Ferry captain Charlie Buai said they were alerted by passengers in two other banana boats.
"While on route from Basamuk to Madang, two banana boats signaled to us that a dinghy had sunk and the survivors were still in the water, while a couple were loaded onto their boat," Buai said.
Buai said Yongxue, who is also the president of Ramu Nico (MCC), immediately directed that the ferry change course and travel to the area where the vessel had sunk.
He said Madang did not have a search-and-rescue vessel.
"We had to use our vessel Carrie to conduct the search and rescue on the instruction of Gao who was also on the vessel," Buai said.
"We managed to fetch all the survivors on to the Carrie including the dead woman and her daughter," Buai said.
"A mother and an infant with another child were clinging on to a plastic item and floating on the front part of the dinghy when we found them."
He said a child was also rescued about 50m from the rest of the survivors floating on a new basketball he had bought in town earlier that day.
Madang rural police commander Anton Michael and officers were at the jetty in Madang to take the 17 to the Modilon General Hospital.
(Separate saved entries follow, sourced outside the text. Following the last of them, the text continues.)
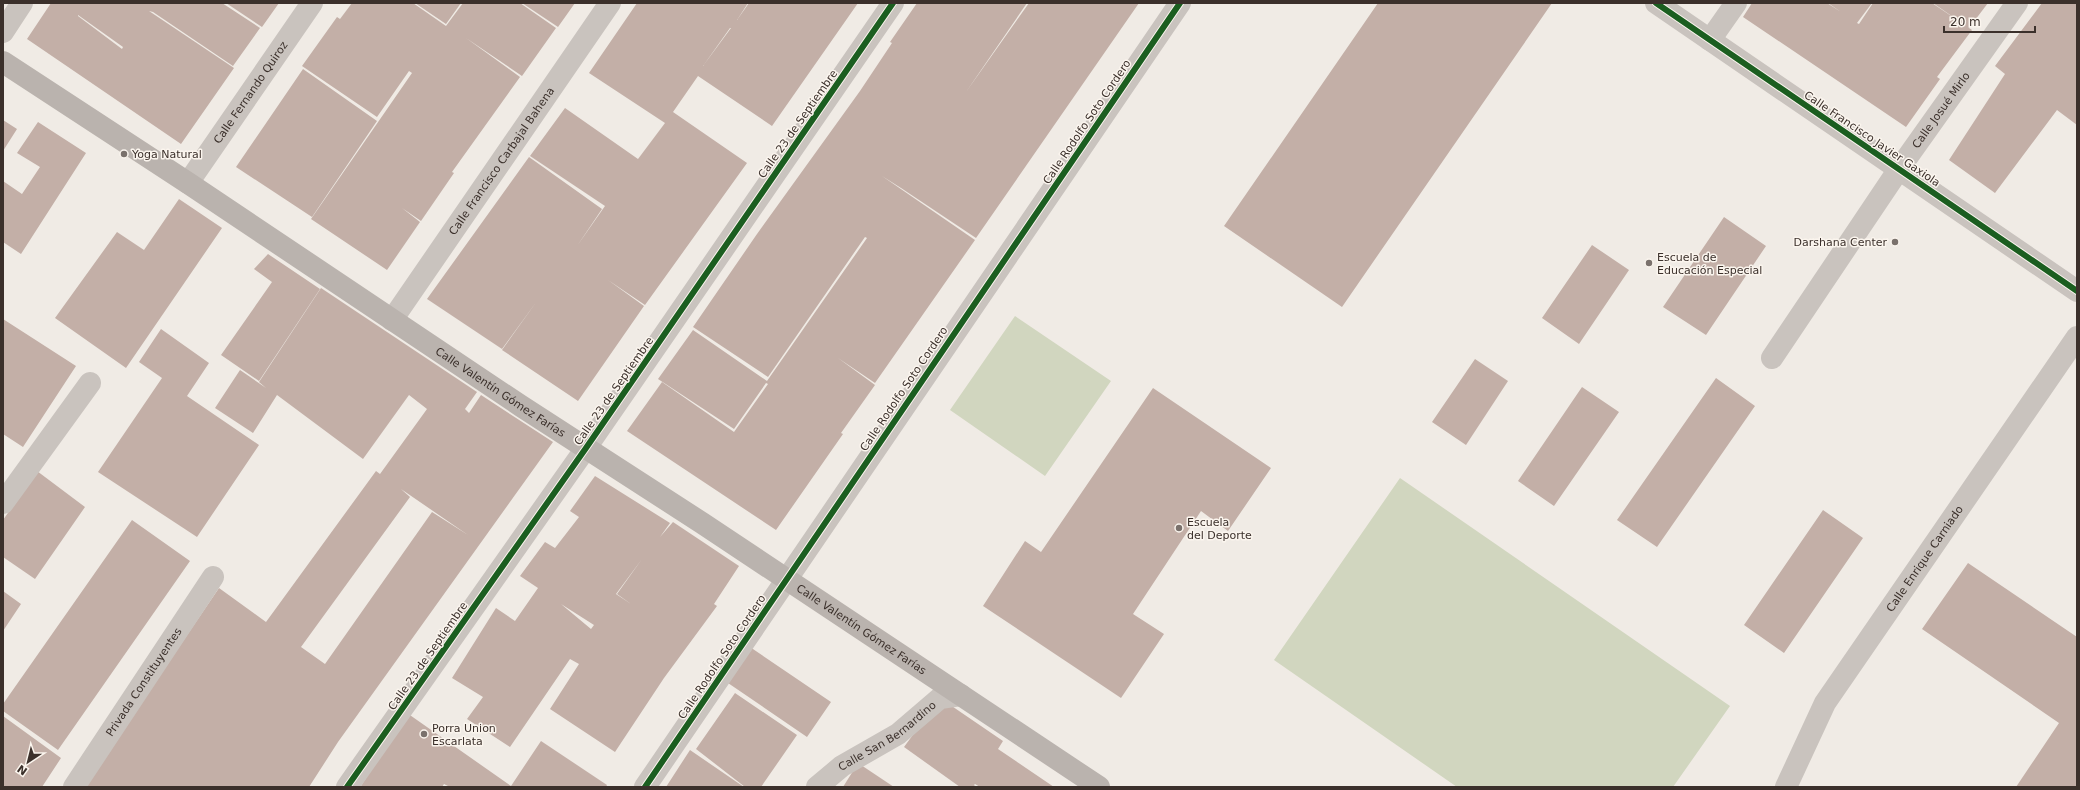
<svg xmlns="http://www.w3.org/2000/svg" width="2080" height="790" viewBox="0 0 2080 790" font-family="'DejaVu Sans',sans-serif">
<rect width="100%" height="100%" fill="#f0ebe5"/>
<path fill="#d1d6bf" d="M1015,316L1111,381L1045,476L950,410Z
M1400,478L1730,706L1673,787H1457L1274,660Z"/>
<path fill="#c3afa7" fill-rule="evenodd" d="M51,3H222L260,28L233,66L153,12L149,11L234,68L181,144L27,39ZM78,15L123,47L122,49L78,16Z
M226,3H279L262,27Z
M352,3H413L446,26L463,3H520L556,28L522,76L466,38L520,77L452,172L454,173L421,221L402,208L420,222L387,270L311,219L412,73L409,71L377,117L302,66L337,17L340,19Z
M415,3H461L446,24Z
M522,3H575L558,27Z
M637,3H748L737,20L749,3H858L772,126L698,76L673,112L747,163L645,305L608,280L644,306L578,401L502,350L537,301L502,349L427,299L529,157L602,209L577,246L605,206L530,156L565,108L638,159L665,123L589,73ZM730,28H731L703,66Z
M917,3H1027L966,92L1029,3H1139L976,238L901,188L882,176L975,240L875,383L838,358L875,385L841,433L843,434L776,530L627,431L662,382L734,432L768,384L766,383L734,429L658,379L693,330L767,381L867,238L865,237L768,377L693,327L757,234L860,91L892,43L890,42Z
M1378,3H1552L1342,307L1224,226Z
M1752,3H1827L1841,12L1828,3H1872L1857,23L1859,24L1873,3H1932L1966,26L1933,3H1988L1969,28L1972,30L1937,77L1940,79L1906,127L1743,17Z
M2042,3H2077V125L2057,110L1995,193L1949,160L2005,74L1995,66Z
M303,69L377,121L312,217L236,167Z
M3,120L17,129L3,151Z
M38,122L86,153L21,254L3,242V181L22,194L40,167L17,153Z
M179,199L222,228L126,368L55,318L117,232L144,250Z
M1724,217L1766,246L1706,335L1663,307Z
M1592,245L1629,270L1579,344L1542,318Z
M268,254L320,289L259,381L221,355L272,282L254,269Z
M321,288L477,392L465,409L469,413L481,395L553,442L338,742L309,787H84L219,588L266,622L376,471L380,474L427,409L409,395L363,459L277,395L253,433L215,408L240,370L266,388L259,382ZM401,489L468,535L432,512L325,664L301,647L410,497Z
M3,319L76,366L23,447L3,434Z
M161,329L209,363L187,396L259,445L197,537L98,472L162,378L139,362Z
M1475,359L1508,381L1466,445L1432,422Z
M1716,378L1755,406L1657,547L1617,520Z
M1582,387L1619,412L1554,506L1518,481Z
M1153,388L1271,468L1228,531L1201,511L1133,614L1164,634L1121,698L983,606L1025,541L1041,552Z
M37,471L85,507L35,579L3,557V520Z
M595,476L670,523L660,537L673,522L739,566L714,604L717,606L664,678L615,752L550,709L579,664L570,659L510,747L467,719L483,697L452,678L496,608L515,621L538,588L520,576L545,542L555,548L579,517L570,511ZM642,559L617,594L631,604L616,594ZM561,604L594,625L591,629Z
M1823,510L1863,538L1784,653L1744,625Z
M132,520L190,561L58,750L3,711V704Z
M1968,563L2077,637V787H2016L2059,723L1922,629Z
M3,591L21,604L3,631Z
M750,647L831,702L807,737L728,683Z
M735,693L797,735L761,787H745L696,749Z
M940,698L1003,741L998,749L1054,787H980L975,784L974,785L976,787H960L904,747Z
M407,713L511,786L450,787L444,784L442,787L361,786Z
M3,716L61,758L42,787H3Z
M541,741L607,785L606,787L511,786Z
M690,750L744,787H666Z
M858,763L894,787H843Z"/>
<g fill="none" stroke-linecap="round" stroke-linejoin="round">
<g stroke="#c9c3be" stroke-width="22">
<path d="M1656,3L2077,291"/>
<path d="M3,32L22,3"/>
<path d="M1710,40L1736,3"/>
<path id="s1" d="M188,183L312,3"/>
<path id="s2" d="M392,320L610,3"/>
<path id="s3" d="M1772,358L1899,169L2017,3"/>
<path d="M3,503L90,383"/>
<path id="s4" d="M74,787L213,577"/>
<path d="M347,787L586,448L893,3"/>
<path d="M645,787L1180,3"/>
<path id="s5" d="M817,787L842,766L898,734L940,698L961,695"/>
<path id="s6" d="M1786,787L1825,703L2077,337"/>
</g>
<path stroke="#bab3ae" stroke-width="22" id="s7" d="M3,62L188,183L521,406L702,523L1099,787"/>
<defs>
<path id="cycleway" d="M1656,3L2077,291
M347,787L586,448L893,3
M645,787L1180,3"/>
</defs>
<use href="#cycleway" stroke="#fbf5ee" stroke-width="8"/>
<use href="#cycleway" stroke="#1b5e20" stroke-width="6"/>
</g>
<g fill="#7a716c" stroke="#fbf5ee" stroke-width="1.5">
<circle cx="124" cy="154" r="4"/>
<circle cx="1895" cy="242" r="4"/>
<circle cx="1649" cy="263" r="4"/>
<circle cx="1179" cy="528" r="4"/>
<circle cx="424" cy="734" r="4"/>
</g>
<g text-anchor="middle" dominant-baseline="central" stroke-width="3" stroke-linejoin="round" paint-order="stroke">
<g font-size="11" fill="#3b302b" stroke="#fbf5ee">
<text stroke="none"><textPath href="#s1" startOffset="110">Calle Fernando Quiroz</textPath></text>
<text stroke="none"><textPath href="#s3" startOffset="300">Calle Josué Mirlo</textPath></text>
<text transform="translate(1087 122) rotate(-56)">Calle Rodolfo Soto Cordero</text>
<text transform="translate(798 124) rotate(-55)">Calle 23 de Septiembre</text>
<text transform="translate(1872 139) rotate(34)">Calle Francisco Javier Gaxiola</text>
<text stroke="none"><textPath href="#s2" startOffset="193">Calle Francisco Carbajal Bahena</textPath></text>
<text transform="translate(904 389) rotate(-56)">Calle Rodolfo Soto Cordero</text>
<text transform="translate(614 391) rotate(-55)">Calle 23 de Septiembre</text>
<text stroke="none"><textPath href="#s7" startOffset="597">Calle Valentín Gómez Farías</textPath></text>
<text stroke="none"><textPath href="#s6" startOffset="268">Calle Enrique Carniado</textPath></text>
<text stroke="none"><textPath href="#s7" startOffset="1029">Calle Valentín Gómez Farías</textPath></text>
<text transform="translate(428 656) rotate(-55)">Calle 23 de Septiembre</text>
<text transform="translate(722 657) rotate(-56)">Calle Rodolfo Soto Cordero</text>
<text stroke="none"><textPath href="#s4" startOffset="126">Privada Constituyentes</textPath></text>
<text stroke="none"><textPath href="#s5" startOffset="87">Calle San Bernardino</textPath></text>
</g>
<g font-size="11" fill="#3b302b" stroke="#fbf5ee" text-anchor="start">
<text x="132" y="154">Yoga Natural</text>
<text x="1887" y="242" text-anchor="end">Darshana Center</text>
<text x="1657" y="257">Escuela de<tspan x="1657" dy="13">Educación Especial</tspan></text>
<text x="1187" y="522">Escuela<tspan x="1187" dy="13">del Deporte</tspan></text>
<text x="432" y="728">Porra Union<tspan x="432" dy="13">Escarlata</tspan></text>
</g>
</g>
<rect width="2080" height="790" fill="none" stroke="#3b302b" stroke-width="8"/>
<g transform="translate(28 762) rotate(215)" stroke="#fbf5ee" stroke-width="3" paint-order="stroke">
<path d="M0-3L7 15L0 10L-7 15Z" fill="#3b302b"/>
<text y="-6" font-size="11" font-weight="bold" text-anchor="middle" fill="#3b302b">N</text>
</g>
<path d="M1944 26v6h91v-6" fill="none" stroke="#3b302b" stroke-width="2"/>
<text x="1950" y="26" font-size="12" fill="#3b302b" stroke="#fbf5ee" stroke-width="3" paint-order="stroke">20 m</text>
</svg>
The skipper of the dinghy and its owner were taken in by police for questioning.
Buai said 20 people were in dinghy including three children when it sank near Tabalip Point. The dinghy is owned by a person from Panitibun Island near Madang town and was travelling to the Saidor station. It is a seven-metre boat with a 60 horse-power engine.
A senior police officer said the Madang provincial administration should have set up the Small Craft Registration Authority to conduct more awareness on sea travel, and ensure all small crafts carried safety equipment in the waters of Madang.